Il y a, certes, des Français qui se convertissent à l’islam. Les raisons en sont diverses : cela peut être une première découverte de la foi en Dieu pour un jeune élevé dans un milieu athée, l’entraînement de camarades musulmans, l’attirance de la mystique musulmane, un besoin d’une loi précise et ferme face à une société permissive, la reconversion de militants gauchistes vers l’islam considéré comme la religion du Tiers-monde, l’idéalisation de l’aspect plus familial et communautaire de l’islam face à un monde trop individualiste, la conversion forcée dans certains cas de mariages mixtes, un sentiment de frustration chez quelqu’un qui s’imagine que l’islam est plus permissif que sa religion d’origine. Ce phénomène de conversion s’explique aussi par le fait que les catholiques n’osent plus parler de Dieu et que l’Eglise est devenue muette. Selon certains, les convertis à l’islam proviendraient principalement de familles non pratiquantes depuis plusieurs générations où l’on avait depuis longtemps l’habitude « de manger du curé ». Environ 45 000 Français de souche seraient ainsi, depuis vingt ans, passés à l’islam.


Si certains font beaucoup de tapage autour de ces conversions, il serait tout à fait faux de croire qu’il s’agit d’un raz-de-marée car, somme toute, le mouvement dans le sens de l’islam est aujourd’hui à peine plus fort que celui en sens contraire qui va de l’islam vers le christianisme, si l’on consulte les chiffres officiels de la Mosquée de Paris. Peut-être même est-il en diminution. Il y a en effet un nombre assez notable de baptêmes d’adultes d’origine musulmane : ils sont en progression constante, actuellement au nombre de 350 à 400 chaque année, enregistrés par les catéchuménats diocésains. Et près de 10 % des catéchumènes sont d’origine musulmane [3].


l’Eglise moderne, beaucoup sont arrivés à la conclusion qu’il ne faut plus se taire sur ce phénomène, et tout au contraire en parler et informer les catéchuménats diocésains. Ce dont il faut absolument s’abstenir, c’est de citer les noms de personnes converties… Car les néophytes autant que leurs familles en France ou à l’étranger pourraient avoir à en pâtir.

- [CONSIGNE] Indiquez si chacune des affirmations suivantes concorde avec l’extrait sur les conversions à l’islam, par oui ou par non, en citant mot pour mot les termes de l’extrait qui tranchent. (a) Environ 45 000 Français de souche seraient passés à l’islam en vingt ans. (b) Les baptêmes d’adultes d’origine musulmane sont en recul. (c) L’extrait conseille de citer les noms des personnes converties.

- [INFORMATIONS AFFICHÉES]
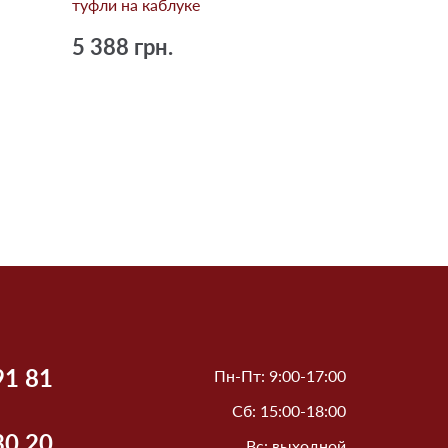
туфли на каблуке
5 388 грн.
91 81
Пн-Пт: 9:00-17:00
Сб: 15:00-18:00
30 20
Вс: выходной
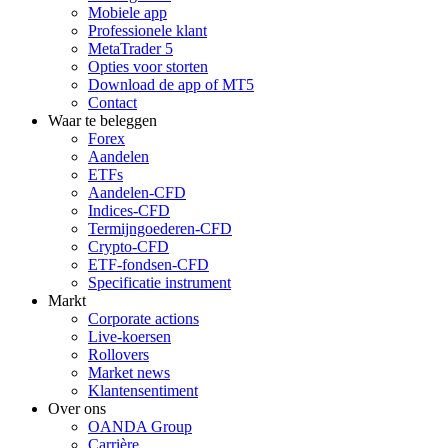
Mobiele app
Professionele klant
MetaTrader 5
Opties voor storten
Download de app of MT5
Contact
Waar te beleggen
Forex
Aandelen
ETFs
Aandelen-CFD
Indices-CFD
Termijngoederen-CFD
Crypto-CFD
ETF-fondsen-CFD
Specificatie instrument
Markt
Corporate actions
Live-koersen
Rollovers
Market news
Klantensentiment
Over ons
OANDA Group
Carrière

- [RÉPONSE]
(a) Oui : « Environ 45 000 Français de souche seraient ainsi, depuis vingt ans, passés à l’islam. »
(b) Non : « ils sont en progression constante »
(c) Non : « Ce dont il faut absolument s’abstenir, c’est de citer les noms de personnes converties »